# Work to be completed
Lines with the word "Documentation" are the ones wanted. Copy each of them from the entries below.

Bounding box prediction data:

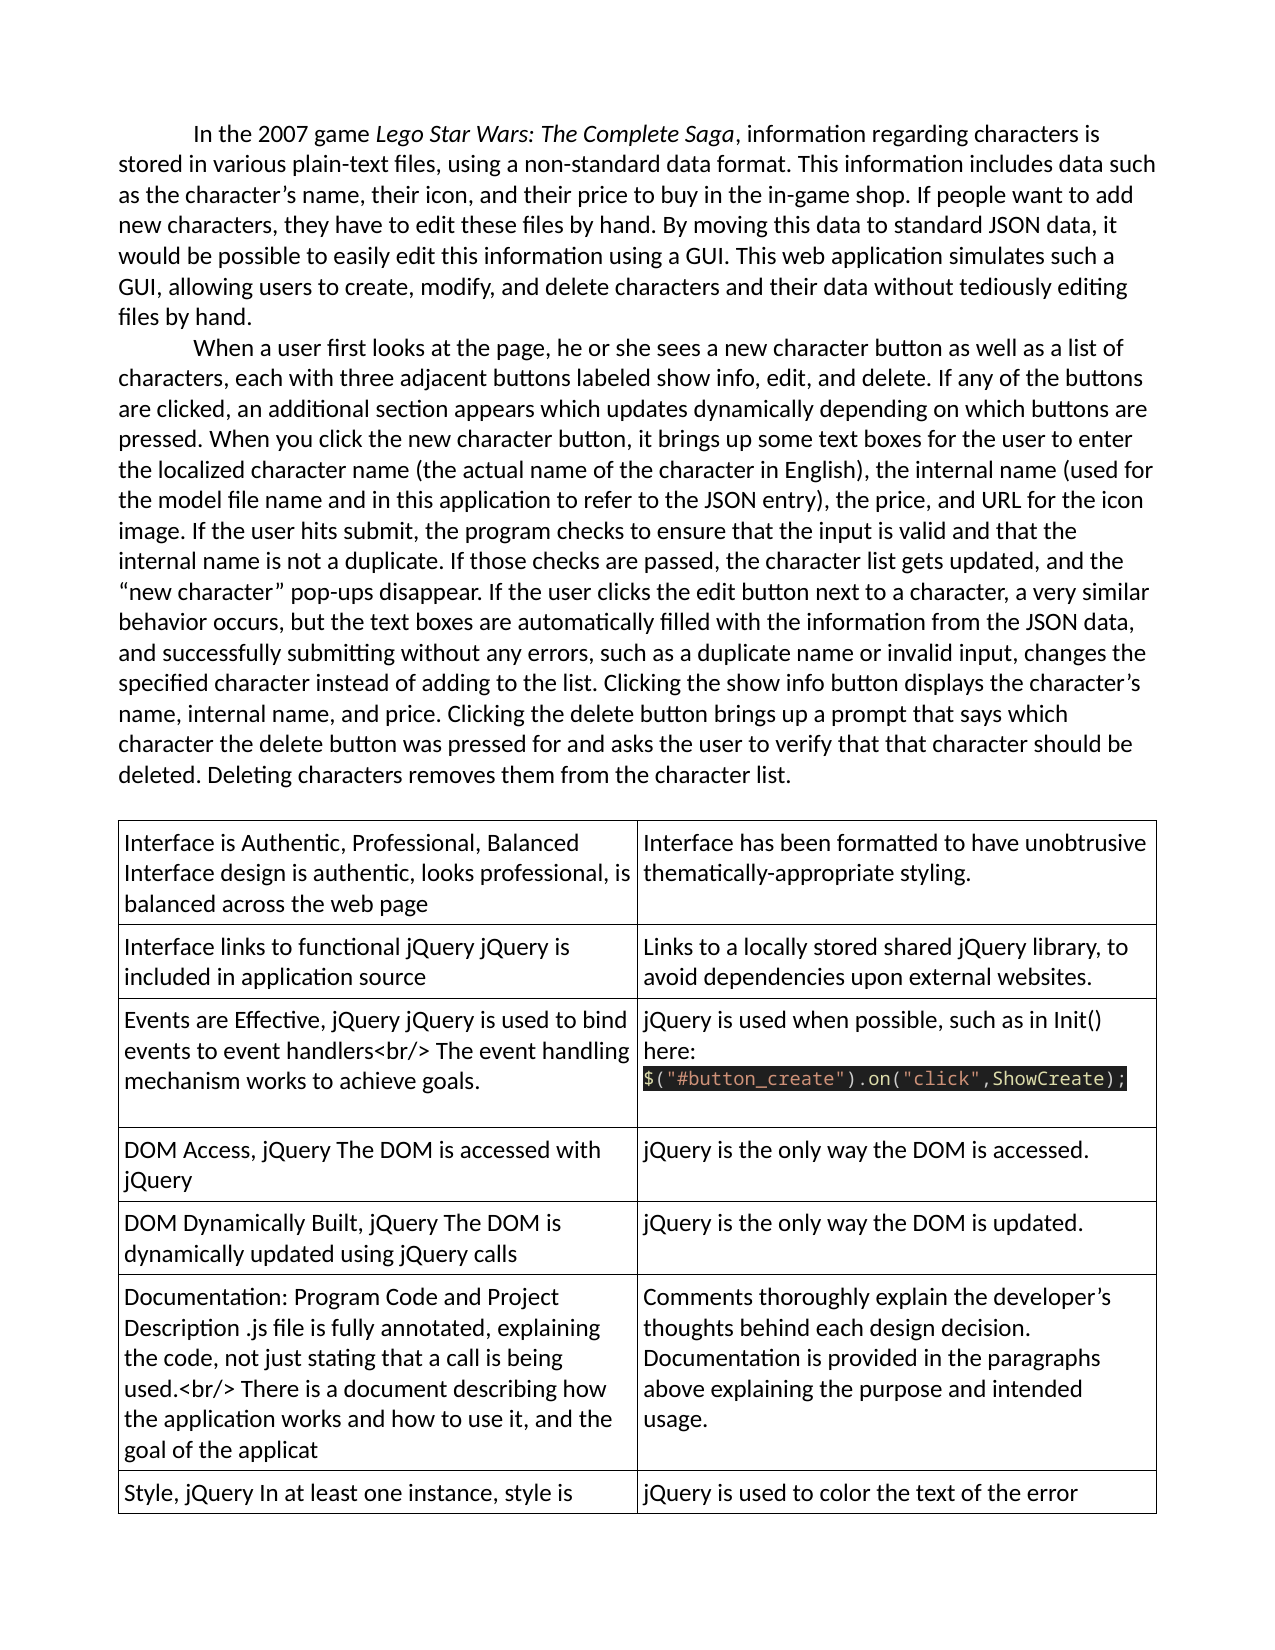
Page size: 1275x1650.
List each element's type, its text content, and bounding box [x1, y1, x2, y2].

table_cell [119, 1471, 637, 1513]
table_cell Events are Effective, jQuery jQuery is used to bind events to event handlers<br/> The event handling mechanism works to achieve goals. [119, 999, 637, 1127]
table_cell Documentation: Program Code and Project Description .js file is fully annotated, explaining the code, not just stating that a call is being used.<br/> There is a document describing how the application works and how to use it, and the goal of the applicat [119, 1275, 637, 1470]
table_cell jQuery is the only way the DOM is accessed. [638, 1128, 1156, 1201]
text When a user first looks at the page, he or she sees a new character button as well as a list of characters, each with three adjacent buttons labeled show info, edit, and delete. If any of the buttons are clicked, an additional section appears which updates dynamically depending on which buttons are pressed. When you click the new character button, it brings up some text boxes for the user to enter the localized character name (the actual name of the character in English), the internal name (used for the model file name and in this application to refer to the JSON entry), the price, and URL for the icon image. If the user hits submit, the program checks to ensure that the input is valid and that the internal name is not a duplicate. If those checks are passed, the character list gets updated, and the “new character” pop-ups disappear. If the user clicks the edit button next to a character, a very similar behavior occurs, but the text boxes are automatically filled with the information from the JSON data, and successfully submitting without any errors, such as a duplicate name or invalid input, changes the specified character instead of adding to the list. Clicking the show info button displays the character’s name, internal name, and price. Clicking the delete button brings up a prompt that says which character the delete button was pressed for and asks the user to verify that that character should be deleted. Deleting characters removes them from the character list. [118, 332, 1157, 789]
table_cell jQuery is the only way the DOM is updated. [638, 1202, 1156, 1274]
table_header Interface has been formatted to have unobtrusive thematically-appropriate styling. [638, 821, 1156, 924]
table_header Interface is Authentic, Professional, Balanced Interface design is authentic, looks professional, is balanced across the web page [119, 821, 637, 924]
table_cell DOM Dynamically Built, jQuery The DOM is dynamically updated using jQuery calls [119, 1202, 637, 1274]
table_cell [638, 1471, 1156, 1513]
table_cell DOM Access, jQuery The DOM is accessed with jQuery [119, 1128, 637, 1201]
table_cell Interface links to functional jQuery jQuery is included in application source [119, 925, 637, 998]
table_cell jQuery is used when possible, such as in Init() here: $("#button_create").on("click",ShowCreate); [638, 999, 1156, 1127]
text In the 2007 game Lego Star Wars: The Complete Saga, information regarding characters is stored in various plain-text files, using a non-standard data format. This information includes data such as the character’s name, their icon, and their price to buy in the in-game shop. If people want to add new characters, they have to edit these files by hand. By moving this data to standard JSON data, it would be possible to easily edit this information using a GUI. This web application simulates such a GUI, allowing users to create, modify, and delete characters and their data without tediously editing files by hand. [118, 118, 1157, 332]
table_cell Links to a locally stored shared jQuery library, to avoid dependencies upon external websites. [638, 925, 1156, 998]
table_cell Comments thoroughly explain the developer’s thoughts behind each design decision. Documentation is provided in the paragraphs above explaining the purpose and intended usage. [638, 1275, 1156, 1470]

# Output of the exercise
table_cell Documentation: Program Code and Project Description .js file is fully annotated, explaining the code, not just stating that a call is being used.<br/> There is a document describing how the application works and how to use it, and the goal of the applicat [119, 1275, 637, 1470]
table_cell Comments thoroughly explain the developer’s thoughts behind each design decision. Documentation is provided in the paragraphs above explaining the purpose and intended usage. [638, 1275, 1156, 1470]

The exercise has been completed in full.